*** Opening of EXCERPT TO READ ***
Impresa reported today after market close its 4Q17 results. Impresa disclosed 4Q17 EBITDA of €5.2mn, -23.5%y/y. Adjusted EBITDA rose by 4.9%y/y to €8.8mn, after excluding €3.58mn of restructuring costs booked in 4Q17 (vs. €1.62mn in 4Q16). Net loss stood at €21.5mn in 4Q17 (which compares with a net profit of €3.3mn in 4Q16), including impairment charges due to the sale of real estate (€1.23mn) and the sale of the magazine portfolio (€21.96mn).

The magazine portfolio was disposed in Jan. 18 for €10.2mn, as the group intends to focus on the audiovisual and digital areas. At the end of 2017, Impresa signed a promissory sale and purchase contract for one plot of land owned by SIC. The deed of sale is expected to be signed in FY18 for a value of €3.2mn. A second plot remains for sale (which is expected to result in a similar impairment).
*** Close of EXCERPT TO READ ***
WHAT THIS EXERCISE ASKS:
1) Return the stretch of the Impresa results excerpt from "Impresa reported today" through "magazine portfolio (€21.96mn).".
2) According to the Impresa results excerpt, why did the group dispose of its magazine portfolio? Answer in one to three sentences.
You won't need the stored data for this work.
*** Opening of EXTRACTED INFORMATION ***
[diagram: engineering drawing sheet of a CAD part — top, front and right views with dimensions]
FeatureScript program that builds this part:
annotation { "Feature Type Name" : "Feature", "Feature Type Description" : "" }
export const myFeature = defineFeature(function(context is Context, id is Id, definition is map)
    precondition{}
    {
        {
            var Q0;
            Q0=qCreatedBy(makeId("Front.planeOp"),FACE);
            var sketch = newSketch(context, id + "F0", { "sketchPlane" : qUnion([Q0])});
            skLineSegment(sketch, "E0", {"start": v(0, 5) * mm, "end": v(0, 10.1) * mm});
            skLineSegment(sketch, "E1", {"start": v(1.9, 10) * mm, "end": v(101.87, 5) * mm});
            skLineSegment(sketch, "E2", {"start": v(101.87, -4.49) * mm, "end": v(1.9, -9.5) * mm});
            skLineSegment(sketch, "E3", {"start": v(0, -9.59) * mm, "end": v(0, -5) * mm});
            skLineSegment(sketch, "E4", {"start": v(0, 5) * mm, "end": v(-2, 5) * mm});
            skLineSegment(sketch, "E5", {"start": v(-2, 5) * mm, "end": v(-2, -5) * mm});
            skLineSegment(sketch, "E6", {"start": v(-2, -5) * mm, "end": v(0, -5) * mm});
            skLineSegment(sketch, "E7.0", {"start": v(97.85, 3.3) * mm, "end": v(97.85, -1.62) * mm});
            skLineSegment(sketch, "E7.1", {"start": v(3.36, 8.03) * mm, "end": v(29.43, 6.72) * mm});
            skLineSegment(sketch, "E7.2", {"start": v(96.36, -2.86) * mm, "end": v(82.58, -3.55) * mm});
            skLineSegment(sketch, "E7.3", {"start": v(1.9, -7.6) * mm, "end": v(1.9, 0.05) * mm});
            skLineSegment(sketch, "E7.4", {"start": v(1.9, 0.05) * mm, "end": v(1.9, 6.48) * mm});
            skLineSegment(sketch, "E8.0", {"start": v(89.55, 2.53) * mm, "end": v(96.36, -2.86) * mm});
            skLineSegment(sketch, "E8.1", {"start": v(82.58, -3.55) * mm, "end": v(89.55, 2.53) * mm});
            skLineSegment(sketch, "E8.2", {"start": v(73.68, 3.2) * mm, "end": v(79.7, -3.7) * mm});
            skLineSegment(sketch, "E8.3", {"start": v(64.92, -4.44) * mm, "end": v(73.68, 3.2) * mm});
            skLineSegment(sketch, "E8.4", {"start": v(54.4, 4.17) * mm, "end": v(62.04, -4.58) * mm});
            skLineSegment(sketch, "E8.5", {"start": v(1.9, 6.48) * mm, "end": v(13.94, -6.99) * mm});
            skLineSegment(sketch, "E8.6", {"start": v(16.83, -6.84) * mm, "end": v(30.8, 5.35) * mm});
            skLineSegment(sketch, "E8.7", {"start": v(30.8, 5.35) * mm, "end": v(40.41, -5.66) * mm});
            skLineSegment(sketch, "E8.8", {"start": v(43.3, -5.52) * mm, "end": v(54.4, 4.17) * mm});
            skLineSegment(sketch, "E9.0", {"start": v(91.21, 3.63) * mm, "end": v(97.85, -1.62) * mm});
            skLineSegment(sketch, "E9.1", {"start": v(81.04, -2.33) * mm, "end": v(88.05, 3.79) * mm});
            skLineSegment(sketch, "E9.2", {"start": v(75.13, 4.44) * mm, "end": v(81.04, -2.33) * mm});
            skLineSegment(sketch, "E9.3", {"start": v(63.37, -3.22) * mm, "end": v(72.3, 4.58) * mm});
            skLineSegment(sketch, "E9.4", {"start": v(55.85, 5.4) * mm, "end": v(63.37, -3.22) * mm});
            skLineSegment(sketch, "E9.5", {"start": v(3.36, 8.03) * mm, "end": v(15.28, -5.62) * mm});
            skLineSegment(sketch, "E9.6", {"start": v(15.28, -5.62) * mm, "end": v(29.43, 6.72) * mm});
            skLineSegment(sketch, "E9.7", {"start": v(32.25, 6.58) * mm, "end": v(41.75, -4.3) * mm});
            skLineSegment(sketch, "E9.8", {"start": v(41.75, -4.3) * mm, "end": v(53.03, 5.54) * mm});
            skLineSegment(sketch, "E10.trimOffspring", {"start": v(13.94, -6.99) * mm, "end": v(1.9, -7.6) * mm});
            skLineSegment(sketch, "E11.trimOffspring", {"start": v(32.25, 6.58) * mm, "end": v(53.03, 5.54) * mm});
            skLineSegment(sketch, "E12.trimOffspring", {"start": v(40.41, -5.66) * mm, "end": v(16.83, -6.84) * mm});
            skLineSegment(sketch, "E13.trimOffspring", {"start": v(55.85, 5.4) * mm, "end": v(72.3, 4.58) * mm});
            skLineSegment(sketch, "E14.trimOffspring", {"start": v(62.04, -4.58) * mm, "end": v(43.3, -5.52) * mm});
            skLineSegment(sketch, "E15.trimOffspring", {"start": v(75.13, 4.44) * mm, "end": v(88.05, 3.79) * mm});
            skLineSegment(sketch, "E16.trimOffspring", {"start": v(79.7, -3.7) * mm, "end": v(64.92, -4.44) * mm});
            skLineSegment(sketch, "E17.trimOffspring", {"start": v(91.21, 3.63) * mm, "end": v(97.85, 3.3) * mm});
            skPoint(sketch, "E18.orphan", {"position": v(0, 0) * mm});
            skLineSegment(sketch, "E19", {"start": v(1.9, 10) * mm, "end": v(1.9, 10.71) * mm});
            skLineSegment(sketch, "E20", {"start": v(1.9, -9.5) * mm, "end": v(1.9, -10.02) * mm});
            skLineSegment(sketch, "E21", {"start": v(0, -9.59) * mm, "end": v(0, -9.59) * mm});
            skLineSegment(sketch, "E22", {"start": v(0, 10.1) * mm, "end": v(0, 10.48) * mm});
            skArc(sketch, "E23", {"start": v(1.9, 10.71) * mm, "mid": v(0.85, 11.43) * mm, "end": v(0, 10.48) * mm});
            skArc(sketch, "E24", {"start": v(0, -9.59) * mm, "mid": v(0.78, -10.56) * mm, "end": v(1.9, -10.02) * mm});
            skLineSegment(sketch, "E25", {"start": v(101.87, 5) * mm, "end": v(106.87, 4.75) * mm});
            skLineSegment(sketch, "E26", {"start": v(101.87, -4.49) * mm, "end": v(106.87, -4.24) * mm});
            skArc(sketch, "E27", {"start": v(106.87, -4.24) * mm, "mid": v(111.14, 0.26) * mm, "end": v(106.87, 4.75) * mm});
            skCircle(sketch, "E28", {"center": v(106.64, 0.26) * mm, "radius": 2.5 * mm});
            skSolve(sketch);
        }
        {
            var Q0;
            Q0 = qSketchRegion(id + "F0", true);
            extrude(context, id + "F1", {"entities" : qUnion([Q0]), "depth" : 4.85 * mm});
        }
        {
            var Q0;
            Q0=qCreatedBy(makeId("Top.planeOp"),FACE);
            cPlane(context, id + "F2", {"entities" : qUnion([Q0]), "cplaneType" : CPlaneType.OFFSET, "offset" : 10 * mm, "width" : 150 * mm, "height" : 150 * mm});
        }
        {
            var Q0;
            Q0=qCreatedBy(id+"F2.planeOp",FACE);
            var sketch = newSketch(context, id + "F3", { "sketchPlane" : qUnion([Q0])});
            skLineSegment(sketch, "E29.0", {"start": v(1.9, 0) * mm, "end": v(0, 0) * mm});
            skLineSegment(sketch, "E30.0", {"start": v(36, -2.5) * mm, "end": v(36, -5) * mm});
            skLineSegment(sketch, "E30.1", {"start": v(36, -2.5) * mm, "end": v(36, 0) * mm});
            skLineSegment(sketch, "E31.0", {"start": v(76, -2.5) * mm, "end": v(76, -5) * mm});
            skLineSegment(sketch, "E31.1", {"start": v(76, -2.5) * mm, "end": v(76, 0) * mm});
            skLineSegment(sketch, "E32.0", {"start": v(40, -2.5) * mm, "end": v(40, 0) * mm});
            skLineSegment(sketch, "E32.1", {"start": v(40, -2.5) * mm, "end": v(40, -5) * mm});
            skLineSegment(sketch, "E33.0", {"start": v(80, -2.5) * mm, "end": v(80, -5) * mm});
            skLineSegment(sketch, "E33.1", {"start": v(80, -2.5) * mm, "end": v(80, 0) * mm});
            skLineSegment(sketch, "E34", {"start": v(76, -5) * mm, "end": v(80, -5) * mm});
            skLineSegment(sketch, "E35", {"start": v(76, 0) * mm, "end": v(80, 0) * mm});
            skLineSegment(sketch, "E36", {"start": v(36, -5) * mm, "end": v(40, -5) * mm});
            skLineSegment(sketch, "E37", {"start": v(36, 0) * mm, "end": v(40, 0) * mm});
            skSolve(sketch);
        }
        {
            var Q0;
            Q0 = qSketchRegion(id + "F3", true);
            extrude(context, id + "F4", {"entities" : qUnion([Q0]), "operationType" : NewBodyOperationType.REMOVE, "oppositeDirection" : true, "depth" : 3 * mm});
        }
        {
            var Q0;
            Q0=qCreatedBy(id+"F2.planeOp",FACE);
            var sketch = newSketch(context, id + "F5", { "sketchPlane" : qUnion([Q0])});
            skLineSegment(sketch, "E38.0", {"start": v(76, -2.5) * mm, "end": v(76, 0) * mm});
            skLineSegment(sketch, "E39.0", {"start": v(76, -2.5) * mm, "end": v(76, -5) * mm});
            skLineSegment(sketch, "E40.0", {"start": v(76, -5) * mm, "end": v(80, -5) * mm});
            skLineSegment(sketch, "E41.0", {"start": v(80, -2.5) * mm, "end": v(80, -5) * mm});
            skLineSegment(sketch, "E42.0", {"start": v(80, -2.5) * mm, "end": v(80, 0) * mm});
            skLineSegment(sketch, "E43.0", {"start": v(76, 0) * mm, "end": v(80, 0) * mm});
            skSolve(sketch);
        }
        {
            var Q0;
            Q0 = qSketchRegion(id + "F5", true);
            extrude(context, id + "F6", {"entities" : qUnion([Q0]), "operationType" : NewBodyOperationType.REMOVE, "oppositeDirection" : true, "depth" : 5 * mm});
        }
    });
*** Close of EXTRACTED INFORMATION ***
SOLVED PROBLEMS:
1)
Impresa reported today after market close its 4Q17 results. Impresa disclosed 4Q17 EBITDA of €5.2mn, -23.5%y/y. Adjusted EBITDA rose by 4.9%y/y to €8.8mn, after excluding €3.58mn of restructuring costs booked in 4Q17 (vs. €1.62mn in 4Q16). Net loss stood at €21.5mn in 4Q17 (which compares with a net profit of €3.3mn in 4Q16), including impairment charges due to the sale of real estate (€1.23mn) and the sale of the magazine portfolio (€21.96mn).

2) Impresa sold the magazine portfolio in January 2018 for €10.2mn because the group intends to focus on the audiovisual and digital areas.